I attended Catholic schools for 17 years. I have a strong faith in God. However, the institutional Church keeps pushing me farther and farther away with the decisions it has been making and I am saddened by the prospect of perhaps joining another church with more love and understanding — a better representative of Christ.

The bright light at the end of this story is that some children had their mother come home to them because of some compassionate people who made the right decision.

And I am prouder than ever of the Mercy nuns, who taught me for 13 years, who are supporting brave Margaret and standing up to a bishop who is totally out of line.

Sister Margaret McBride, you are my hero!

Anne Dee Watson
Pleasanton


(Editor’s note: The front page of this issue includes a Catholic News Service story explaining the theological and moral differences between direct and indirect abortion as articulated by the U.S. Bishops Committee on Doctrine.)

Church is Christ’s

According to the Creed, Catholics believe that the Church in One, Holy, Catholic and Apostolic. Christ founded the Church, so its origin is divine. He founded it on Peter and gave him the authority to bind and loosen on earth. He also promised the gates of hell would not prevail against it.

We cannot reform a divine institution. Clergy and laity alike have an obligation to seek holiness and that is how the reformation must take place.

Patricia Werner
Pleasanton


Food for Thought


Recent comments in Reader’s Forum speaks to the essence of certain so-called “Pro-Life” Christians.
One writer urged that those who claim to be “Pro-Choice” be referred to and called “Pro-Abortion.” The comments encouraged the self-pronounced “Pro-Life” supporters not to vote for any elected public servant that is labeled by same as a “Pro-Choice” official.
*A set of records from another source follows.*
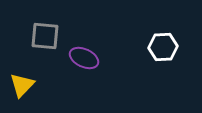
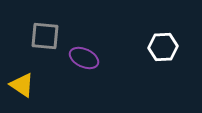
yellow triangle: rotated 40 degrees counterclockwise
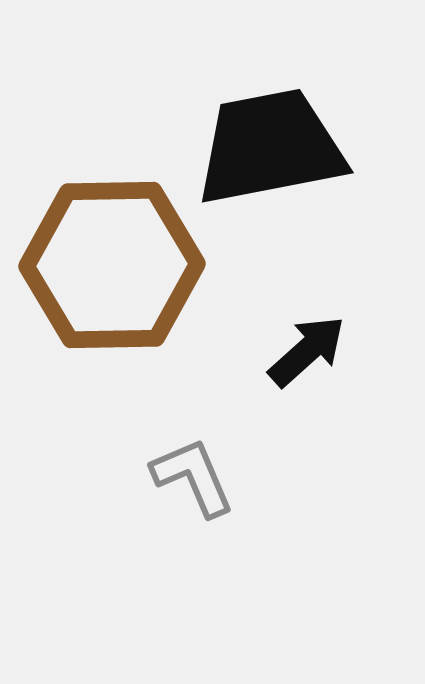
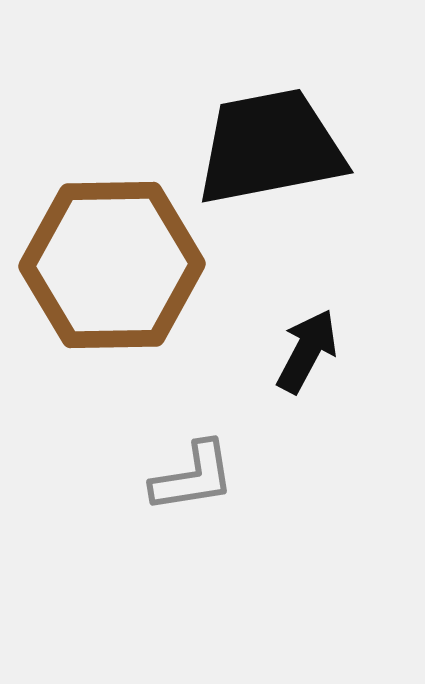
black arrow: rotated 20 degrees counterclockwise
gray L-shape: rotated 104 degrees clockwise
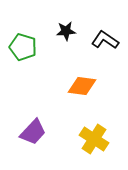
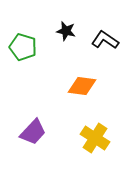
black star: rotated 18 degrees clockwise
yellow cross: moved 1 px right, 1 px up
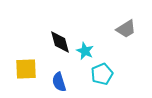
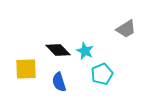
black diamond: moved 2 px left, 8 px down; rotated 30 degrees counterclockwise
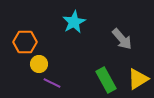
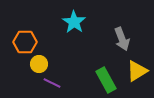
cyan star: rotated 10 degrees counterclockwise
gray arrow: rotated 20 degrees clockwise
yellow triangle: moved 1 px left, 8 px up
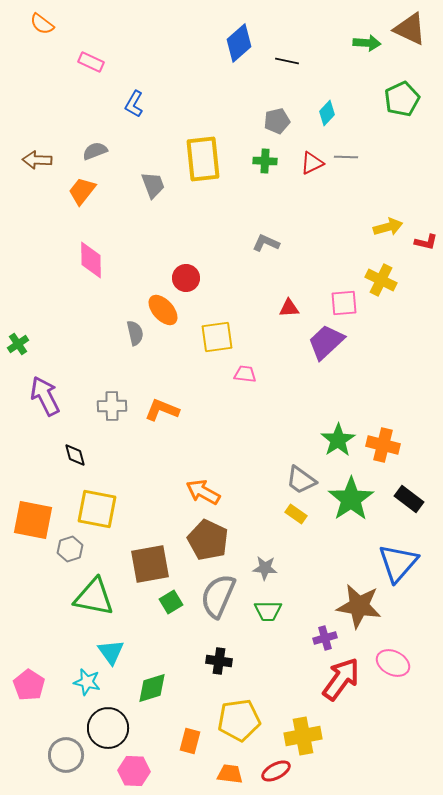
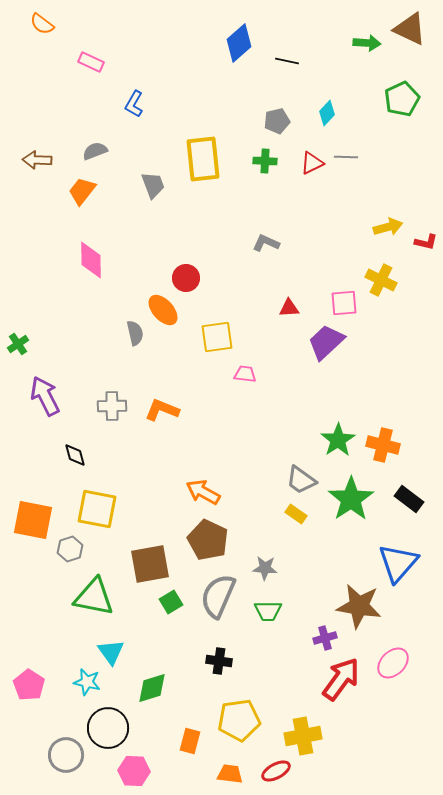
pink ellipse at (393, 663): rotated 72 degrees counterclockwise
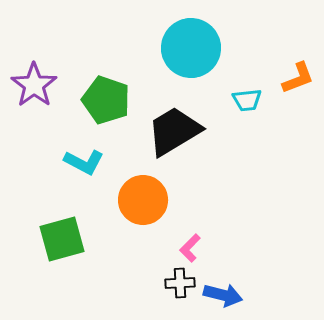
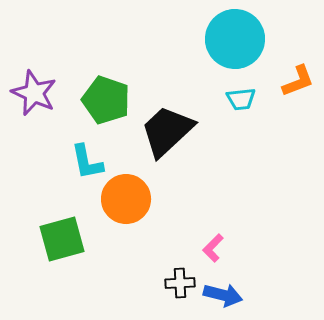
cyan circle: moved 44 px right, 9 px up
orange L-shape: moved 3 px down
purple star: moved 8 px down; rotated 12 degrees counterclockwise
cyan trapezoid: moved 6 px left, 1 px up
black trapezoid: moved 7 px left; rotated 12 degrees counterclockwise
cyan L-shape: moved 3 px right; rotated 51 degrees clockwise
orange circle: moved 17 px left, 1 px up
pink L-shape: moved 23 px right
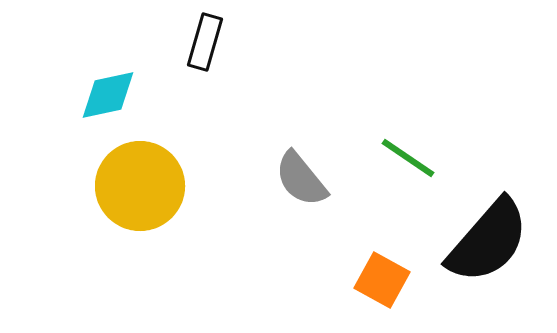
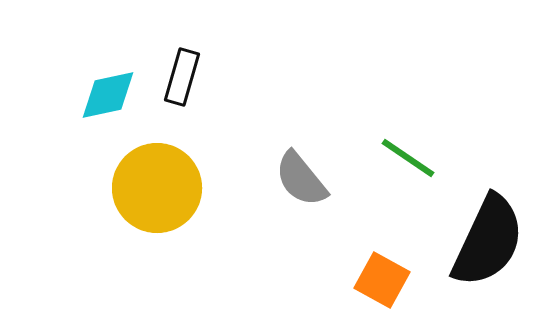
black rectangle: moved 23 px left, 35 px down
yellow circle: moved 17 px right, 2 px down
black semicircle: rotated 16 degrees counterclockwise
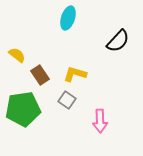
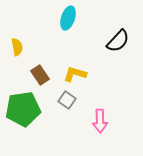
yellow semicircle: moved 8 px up; rotated 42 degrees clockwise
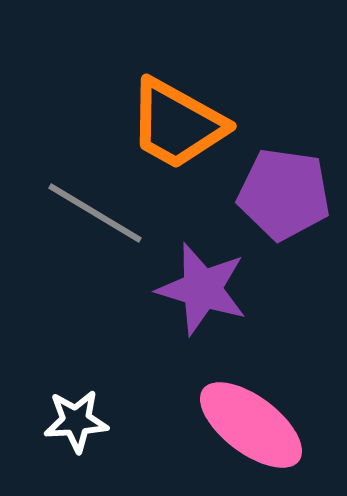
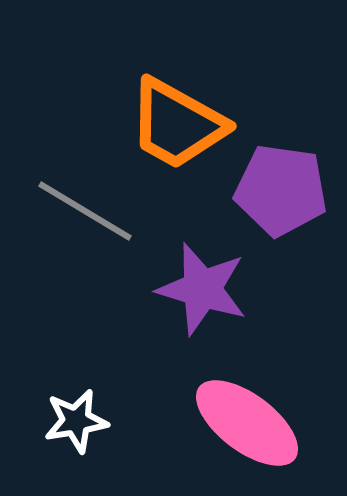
purple pentagon: moved 3 px left, 4 px up
gray line: moved 10 px left, 2 px up
white star: rotated 6 degrees counterclockwise
pink ellipse: moved 4 px left, 2 px up
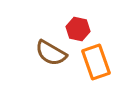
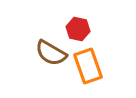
orange rectangle: moved 8 px left, 4 px down
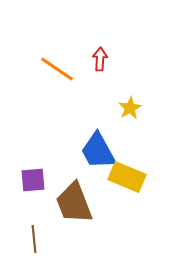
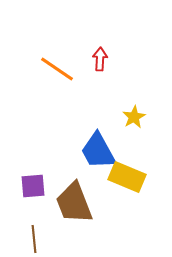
yellow star: moved 4 px right, 9 px down
purple square: moved 6 px down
This is an interesting idea, but would this include a boycott of votes on all elected public servants that do not support all “Pro-Life” issues.

I’m referring to support of the death penalty, cuts in welfare programs, war and, of course, the debate on affordable health care for all. It seems to me that certain “Pro-Life” Christians are asking to only consider one life issue. This is a very simple-minded way of avoiding the many issues that our God’s earth is facing as far as a lack of respect for life.
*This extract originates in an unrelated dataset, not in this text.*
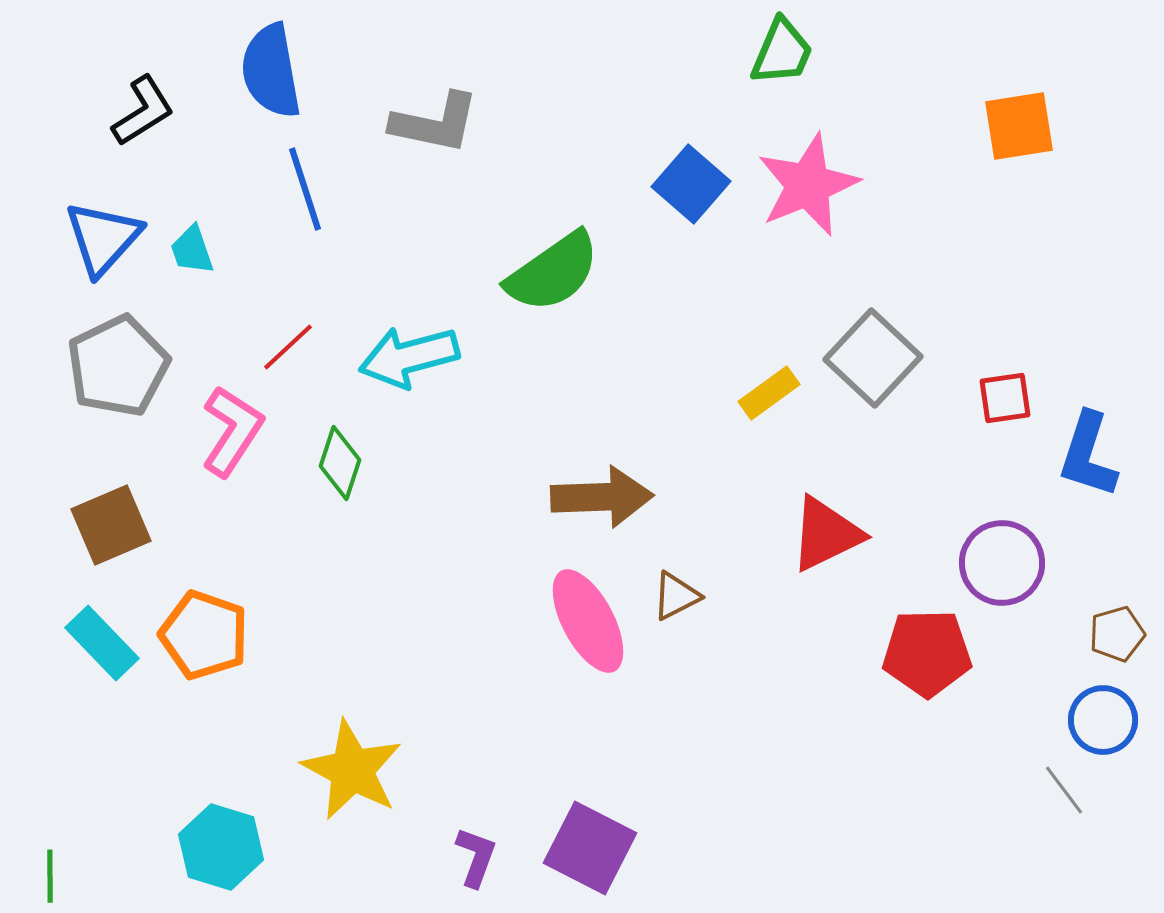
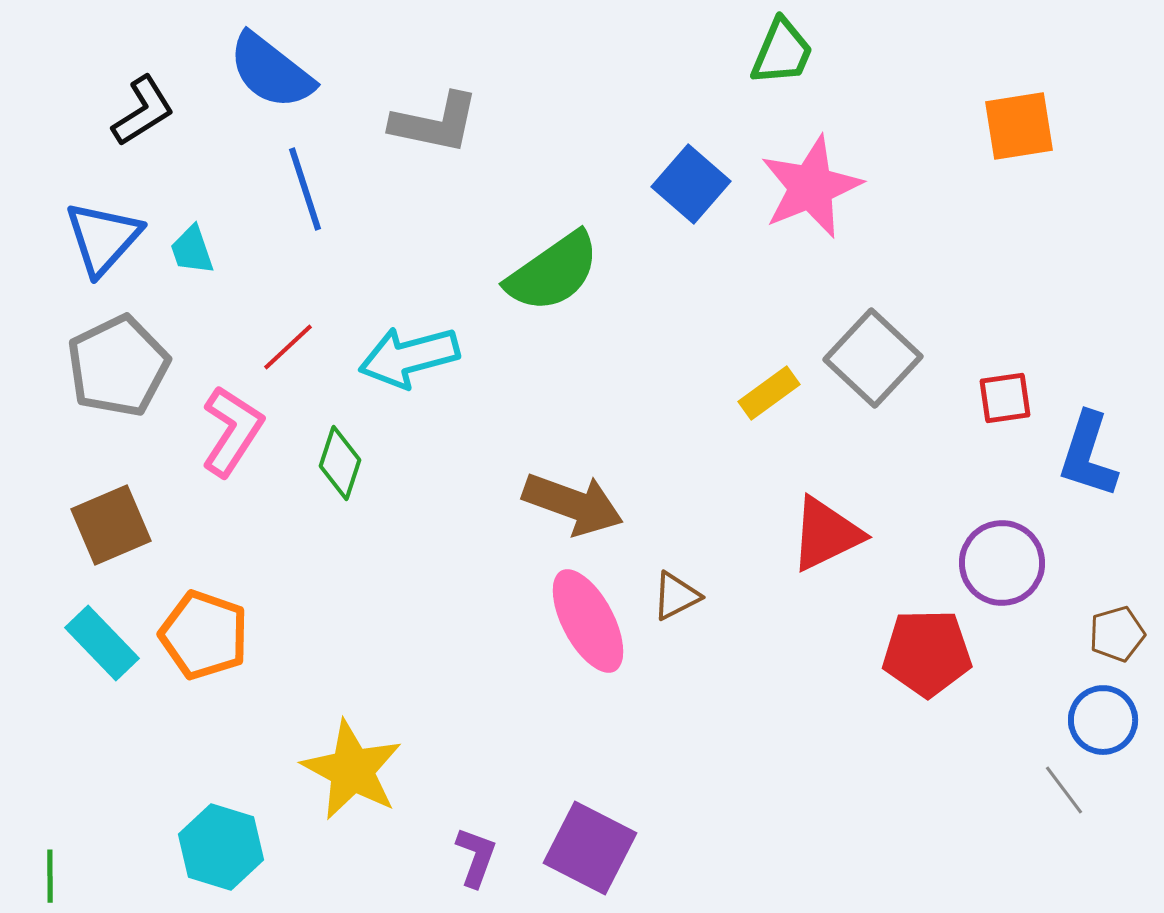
blue semicircle: rotated 42 degrees counterclockwise
pink star: moved 3 px right, 2 px down
brown arrow: moved 29 px left, 7 px down; rotated 22 degrees clockwise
I sometimes wonder if Jesus was to walk this earth today, where would he walk first to discuss the importance of life. Would he go to an abortion clinic, a war zone, homeless shelter, soup kitchen for the hungry, a slaughter house, the Department of Defense to see how we are spending billions of dollars to find ways to destroy His earth, a person dying of an illness because he/she could not afford proper healthcare coverage, the glaciers melting due to global warming?
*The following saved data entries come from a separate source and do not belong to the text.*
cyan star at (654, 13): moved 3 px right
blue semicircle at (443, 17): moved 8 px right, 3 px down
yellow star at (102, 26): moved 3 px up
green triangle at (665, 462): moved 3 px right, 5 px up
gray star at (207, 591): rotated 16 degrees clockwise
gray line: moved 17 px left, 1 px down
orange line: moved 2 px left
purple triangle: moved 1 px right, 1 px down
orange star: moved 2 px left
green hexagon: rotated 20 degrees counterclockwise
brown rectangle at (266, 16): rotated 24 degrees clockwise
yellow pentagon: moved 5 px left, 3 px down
Or would He just go to the tallest mountain, sit down and cry?

“Respect Life” is broader than just one single issue and we, as a people created in His image, just don’t get it.

Please open your hearts to the many social injustices happening throughout this country and world before you decide who to vote for or judge.

Joseph A. Maraccini
Concord


Recommended reading

Sister Carol Anne O’Marie was a founder of A Friendly Place in Oakland and the author of 11 mystery novels. She died in May 2009 right after finishing her novel, “Like A Swarm of Bees.”

It is not a mystery, but about the early missions of the Sisters of St. Joseph through the eyes of a novice, Sister Protais. The book is now available and is an easy and informative read. It is available from www.cproductions.org.

Mary McMahon
Livermore



Letters to the editor provide a forum for readers to engage in an open exchange of opinions and concerns in a climate of respect and civil discourse. The opinions expressed are those of the writers, and not necessarily of the Catholic Voice or the Diocese of Oakland. While a full spectrum of opinions will sometimes include those which dissent from Church teaching or contradict the natural moral law, it is hoped that this forum will help our readers to understand better others’ thinking on critical issues facing the Church at this time.